A evidência do brilho intelectual negro é irrefutável.
Está nos circuitos que alimentam as nossas cidades, nos medicamentos que salvam vidas, nas teorias matemáticas que impulsionam a tecnologia moderna e no espírito indomável que continua a inovar perante a adversidade extrema.
A mensagem final é de alerta e de poder. O apagamento foi e é uma política intencional. Mas o conhecimento, como uma semente sob o cimento, sempre encontra uma brecha para brotar. Cabe a nós, herdeiros desta linhagem de construtores, regar essas sementes, expor o cimento rachado e construir um futuro onde a lousa conte a história completa, uma história de génio, resiliência e poder negro incontestável.
A lousa nunca estará limpa. A nossa caneta é eterna.

OBSERVACAO
Este texto levanta um ponto histórico muito importante e, por vezes, negligenciado.
ESTA nossa menção à “Operação Clean Slate” em relação aos inventores negros lutando para proteger as suas ideias sugere uma referência a um período de injustiça e dificuldades no sistema de patentes, especialmente nos Estados Unidos (o país com o sistema de patentes mais pesquisado e debatido neste contexto).
Embora não haja um registo direto de uma iniciativa oficial chamada “Operação Clean Slate” que vise especificamente despojar inventores negros, a frase capta a essência de como os inventores negros foram historicamente tratados:
- Desigualdade Sistémica: Muitos inventores negros, particularmente no século XIX e início do século XX, enfrentaram um racismo sistémico que tornava incrivelmente difícil obter, defender e lucrar com as suas patentes.
- Roubo de Propriedade Intelectual: Houve numerosos casos de ideias e invenções valiosas de inventores negros que foram apropriadas ou roubadas por colegas e empresas brancas, que tinham mais capital e influência legal para registar as patentes em seus próprios nomes ou contestar as dos inventores negros.
- “Lousa Limpa” (Clean Slate) Metafórica: A ideia de uma “lousa limpa” (tradução literal de clean slate) pode ser interpretada como um esforço, quer oficial quer tácito, para apagar ou ignorar as contribuições dos inventores negros, reescrevendo a história da invenção sem lhes dar o devido crédito.

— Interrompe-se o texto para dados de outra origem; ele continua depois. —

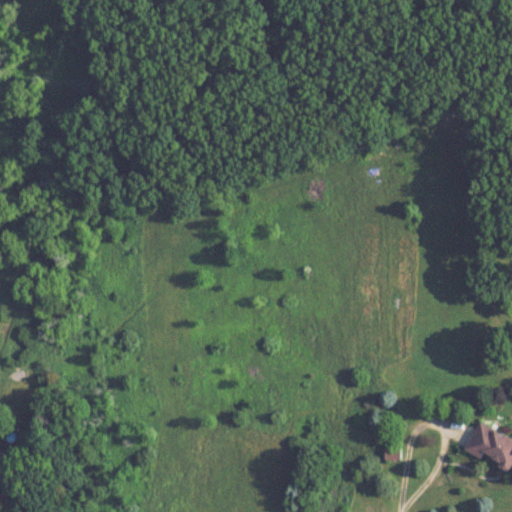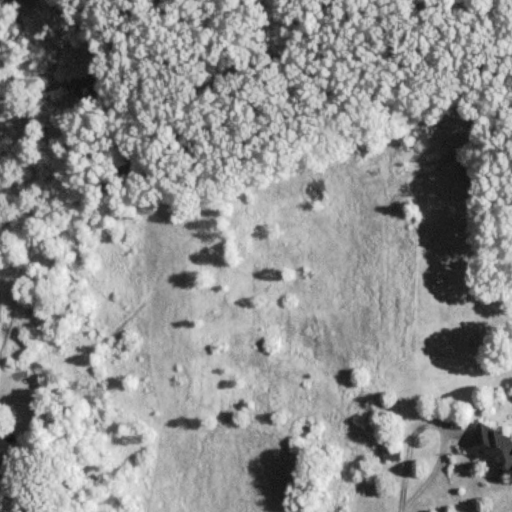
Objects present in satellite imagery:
road: (433, 427)
building: (493, 444)
building: (1, 478)
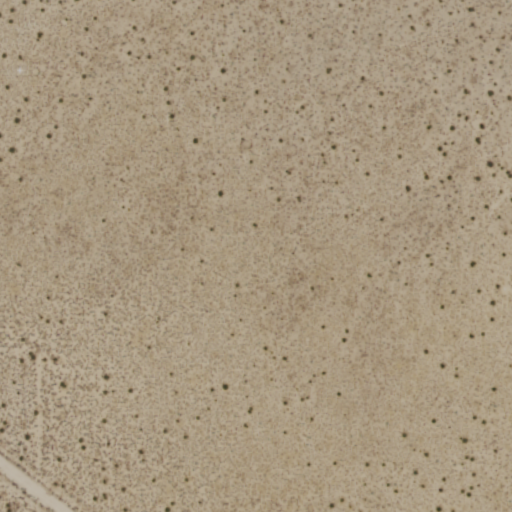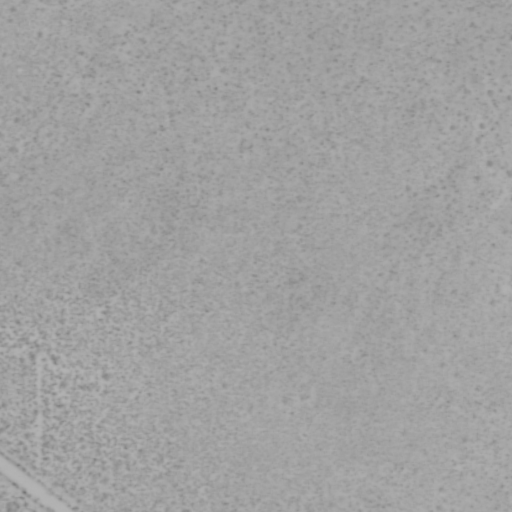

Inventores como Elijah McCoy, Madam C.J. Walker, George Washington Carver e Garrett Morgan tiveram que superar obstáculos imensos, desde a falta de acesso a financiamento e educação até à discriminação flagrante, para que as suas inovações fossem reconhecidas.
O nosso comentário texto destaca a solidão e a natureza épica destas batalhas, que refletem a luta contínua pela equidade no reconhecimento da propriedade intelectual.